そして「old remedies」は、「かつての救済」という意味です。
ギルガメッシュにとってのかつての救済とは、無二の親友・エルキドゥのことだと推察できます。
エルキドゥとは、ギルガメッシュをいさめるために神が作った人形でした。
それが「錆びる」ということは、エルキドゥがすでに失われたことを意味しています。
それでも go up the river
しがみつくだけの ladder
涙にさえ灯る火が
ひとつの sign ひとつの light
出典: Prover/作詞:milet 作曲:milet,TomoLow
「go up the river」とは、「川をさかのぼっていく」という意味です。
miletはこの川に、ある意味を持たせていました。
ミュージックビデオは死から生にさかのぼっていくイメージで、三途の川のようなビジュアルがあった。
出典: https://ja.wikipedia.org/wiki/Prover/Tell_me
三途の川をさかのぼるというのは、死にあらがうことを表しているのではないでしょうか。
これは、運命に立ち向かうという決意にほかなりません。
そして「ladder」は、「はしご」という意味です。
2行目の歌詞は、不格好でも目的のためなら手段を選ばないことを表しています。
このようにギルガメッシュは、エルキドゥを失っても未来のために生きる覚悟を決めていました。

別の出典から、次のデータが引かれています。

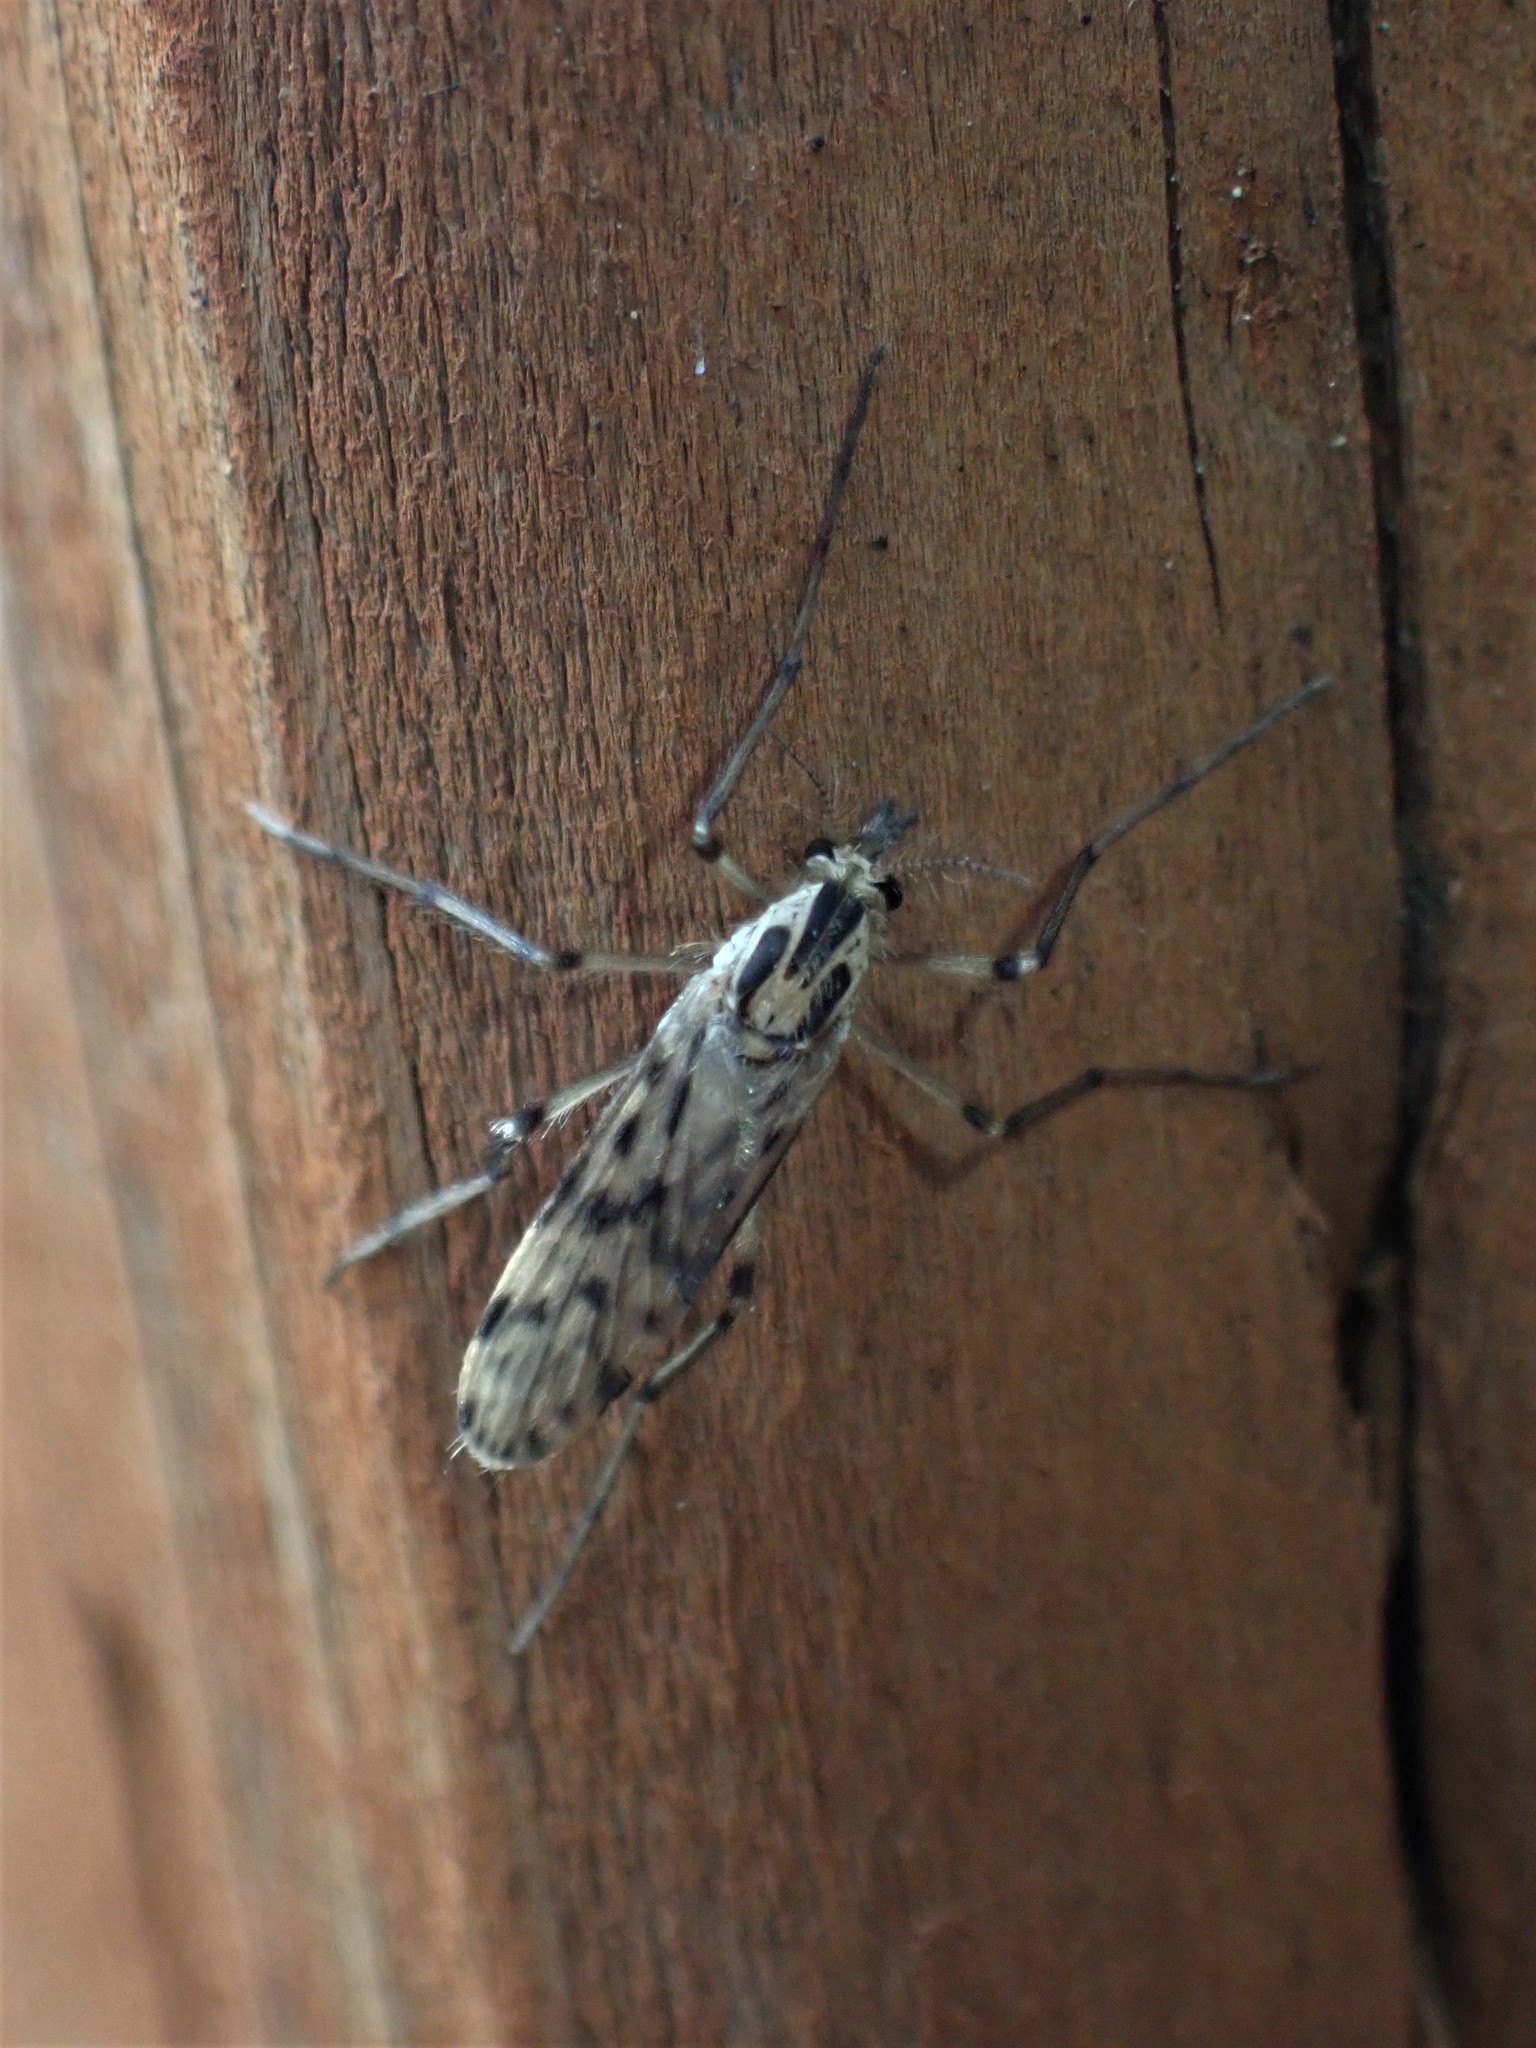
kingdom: Animalia
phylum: Arthropoda
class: Insecta
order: Diptera
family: Chaoboridae
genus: Chaoborus
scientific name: Chaoborus trivittatus
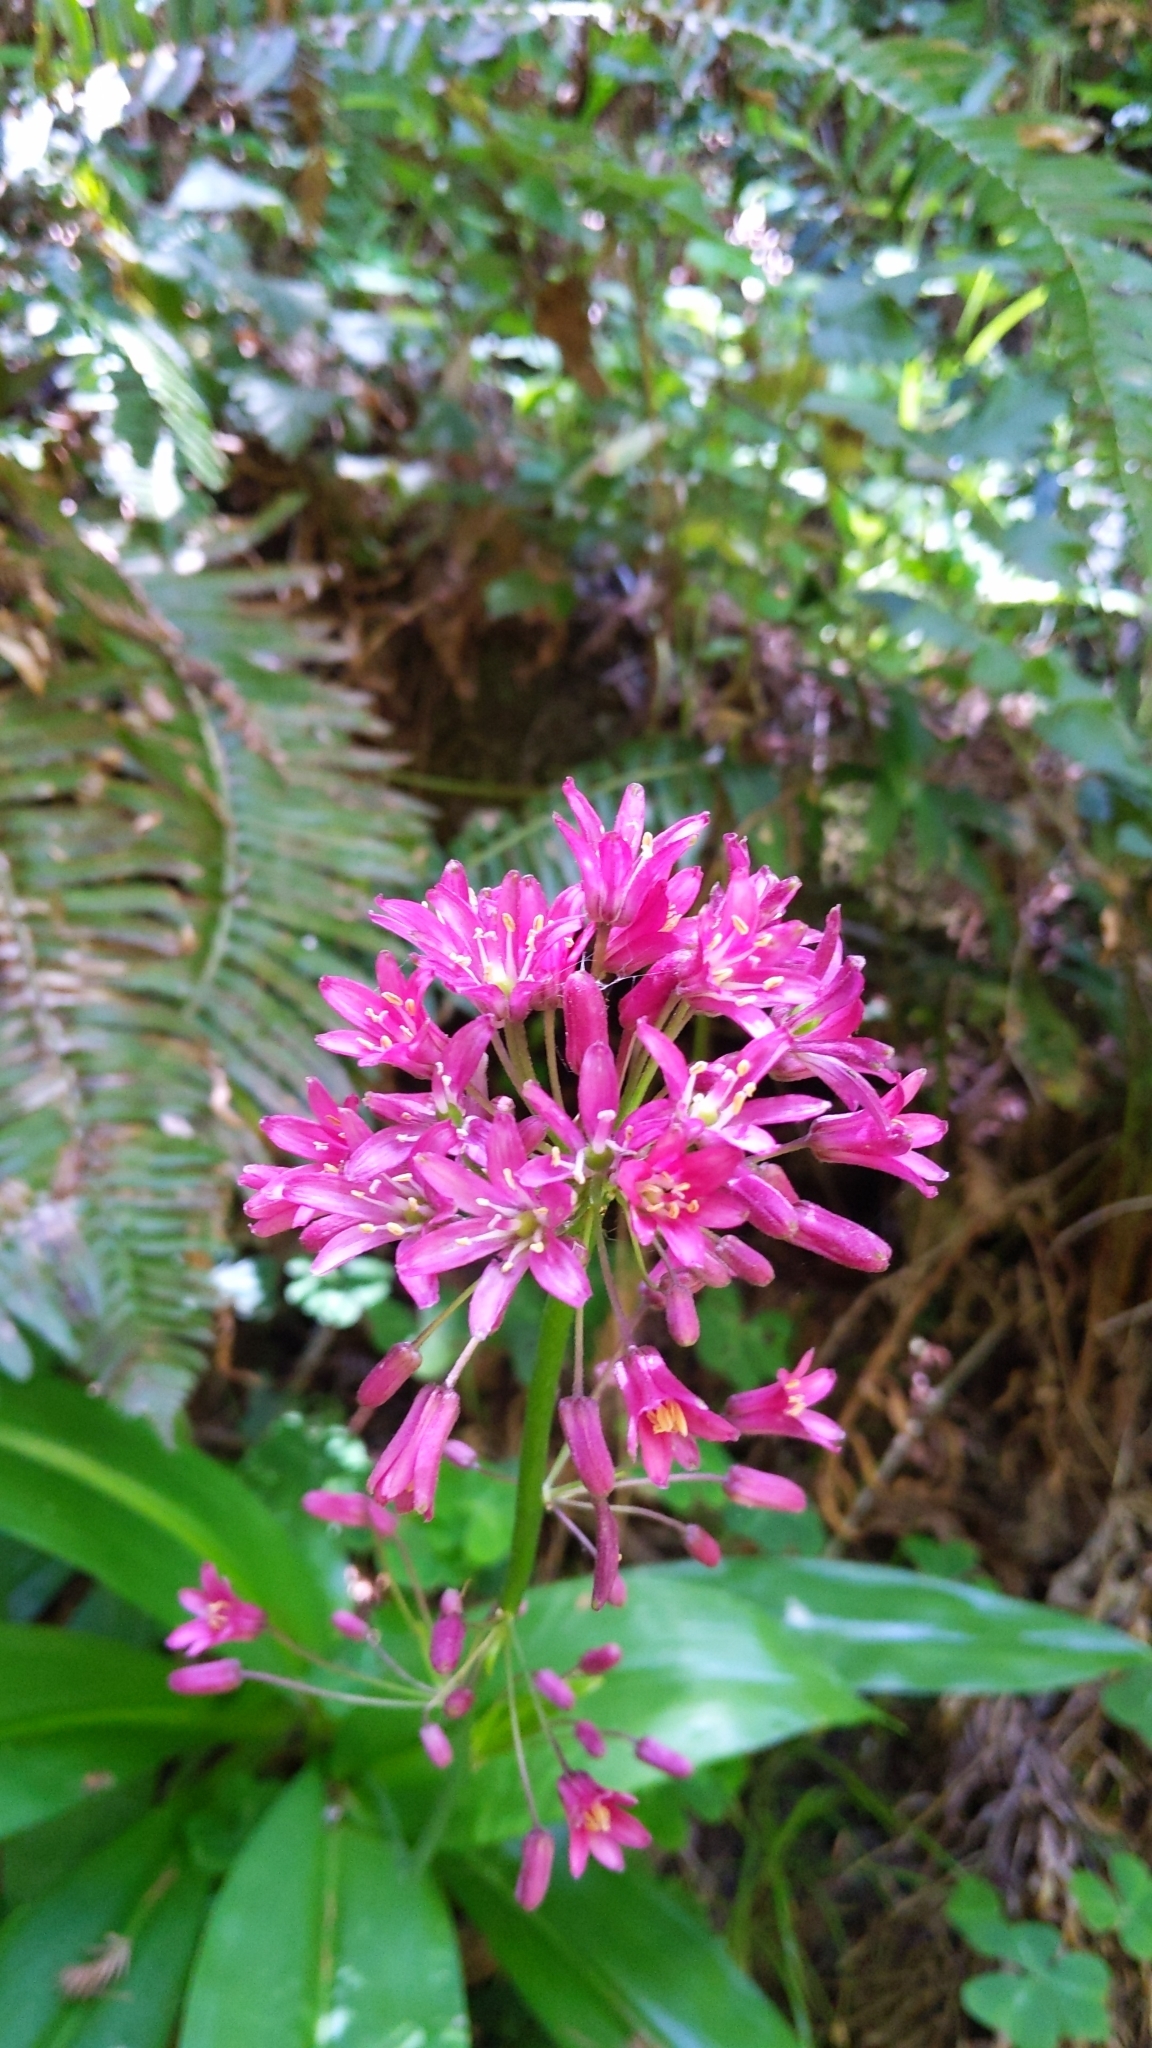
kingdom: Plantae
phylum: Tracheophyta
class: Liliopsida
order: Liliales
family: Liliaceae
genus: Clintonia
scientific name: Clintonia andrewsiana
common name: Red clintonia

それでも無二の親友を失って心が痛まないはずがありません。
ですがエルキドゥを悼む心も、彼が確かに生きていたという「しるし」になるのです。
それはギルガメッシュの人生を明るく照らす「光」でもありました。
藤丸立香の目線
上記の歌詞はギルガメッシュの目線だけでなく、藤丸立香の目線と解釈することも可能です。
人類最後のマスターとして、いくつもの特異点を旅する藤丸立香。
人類史にとって本来存在しなかった特異点とは、まさに「影のような地」といえるのではないでしょうか。
また、死後の英雄を実体化させたサーヴァントは「かつての救済」と呼ぶにふさわしい存在です。
それが「錆びる」ということは、特異点にてサーヴァントにも犠牲が出たことを表していました。
いくら犠牲があっても、歴史を修正するためには進み続けなければなりません。
藤丸立香にとって特異点とは、人理修復のために必死にしがみつく「はしご」ともいえます。
犠牲になったサーヴァントを悼む心さえも、彼らが生きたという紛れもない証といえるでしょう。
そしてそれは、終局特異点へと進む藤丸たちを明るく照らす「光」でもありました。